◆ 課題内容:
ジャズの循環コードを扱った本文の「この曲、1930年に発表され」から「基本的には、32小節のAABA形式です。」までを、「名曲」を「傑作」に置き換えて書き改めてください。

◆ 本文:
——————

この進行は、特にジャズのスタンダードナンバーで頻出します。
循環の曲は循環コードが頻出する曲=リズムチェンジ
ジャズセッションでの循環の曲と言えば循環コードが頻出する曲。
代表曲がこちら
🎶 George Gershwin(ジョージ・ガーシュウィン)作曲の「I Got Rhythm」(1930)
この曲、1930年に発表されて以来、ジャズスタンダードとして長年愛されている名曲。
当時のジャズミュージシャンたちは、「I Got Rhythm」の進行をベースにして、メロディだけを新しく書いてオリジナル曲を量産していました。
こういった曲は「I Got Rhythm」のメロディーをチェンジした曲ということで
リズムチェンジと呼ばれるようになりました
リズムチェンジの構造
基本的には、32小節のAABA形式です。

——————

◆ 提供資料:
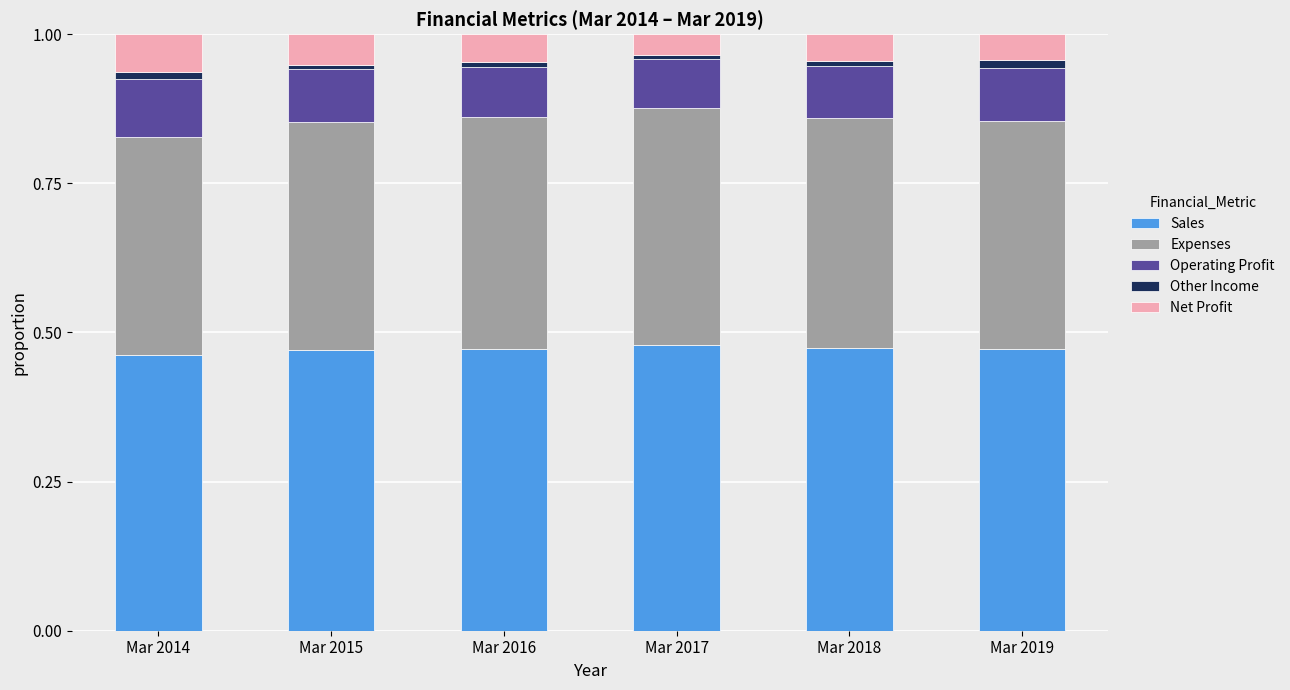

How many series are shown in this chart?

5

——————

◆ 解答:
この曲、1930年に発表されて以来、ジャズスタンダードとして長年愛されている傑作。
当時のジャズミュージシャンたちは、「I Got Rhythm」の進行をベースにして、メロディだけを新しく書いてオリジナル曲を量産していました。
こういった曲は「I Got Rhythm」のメロディーをチェンジした曲ということで
リズムチェンジと呼ばれるようになりました
リズムチェンジの構造
基本的には、32小節のAABA形式です。